Evidence-based guidelines enable transformational pathologists to take ownership of their role as members of the patient care treatment team, Dr. Hammond says, and will enable us to do our jobs in a way that is clearer and more useful to the many physicians with whom we collaborate.

The HER2 and ER/PgR guidelines preceded the center. The first consensus statement from the center was published in the Archives of Pathology & Laboratory Medicine via early online release in October; it is scheduled for the February print edition. Titled “Effective Communication of Urgent Diagnoses and Significant Unexpected Diagnoses in Surgical Pathology and Cytopathology,” the consensus statement was developed in partnership with the Association of Directors of Anatomic and Surgical Pathology.

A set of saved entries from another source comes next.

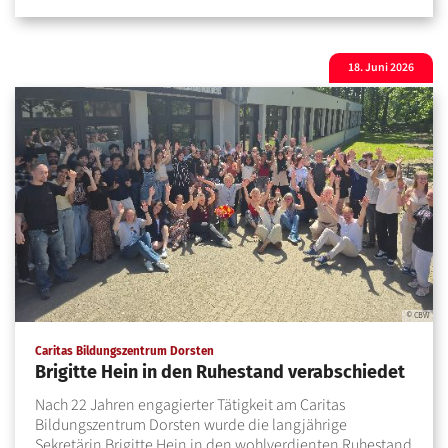
18. Juni 2026
© CBW
:
Caritas Bildungszentrum Dorsten
Brigitte Hein in den Ruhestand verabschiedet
Nach 22 Jahren engagierter Tätigkeit am Caritas
Bildungszentrum Dorsten wurde die langjährige
Sekretärin Brigitte Hein in den wohlverdienten Ruhestand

John Olsen, MD, CAP senior director and acting vice president, transformation, observes that while the majority of guideline topics proposed by practicing pathologists relate to clinical variance, many address the need to standardize the way we report results. Variation in syntax, verbiage, and terminology cause confusion, and while not everyone likes synoptic reports, they do remove variance, which is where risk is often introduced. If variance is removed, Dr. Olsen says, a physician in Wyoming will clearly understand what the pathologist who wrote that report in Los Angeles meant.

Another 10 guidelines are in various stages of process. Eight medical specialty group partners are participating and three patient advocacy groups sit on advisory panels. Every member of the College is encouraged to suggest topics for guidelines or volunteer on a guidelines work group. If nothing else, please do respond to guidelines posted for public comment. Your input is important.

I introduced this column with Dr. Hamilton in part because she showed the power of persistence and evidence-based thinking. Her story also highlights what we as a society have overcome.

In 1919, when Dr. Hamilton became the first woman appointed to a professorship at Harvard Medical School, she was asked to accept preconditions that sound bizarre and humorous today: 1) she could not enter the Faculty Club (“for men only” at that time); 2) she could not participate as faculty at graduation ceremonies; and 3) she could not ask for tickets to football games. Dr. Hamilton responded by continuing diligently in her work and earning a national reputation. Among many accolades, the most impressive came posthumously in 1987, when the National Institute for Occupational Safety and Health chose to dedicate its new research facility in her name.

More than 100 years ago, a pathologist unearthed and documented evidence of health threats in the workplace and devised measures to eliminate them. Today, guidelines disseminated by the center will eliminate variance in laboratory testing and establish consistency in the reporting of test results. Today’s center teams follow Dr. Hamilton’s example, demonstrating without drama but with persistence the value of a pathologist at the center of the patient care team.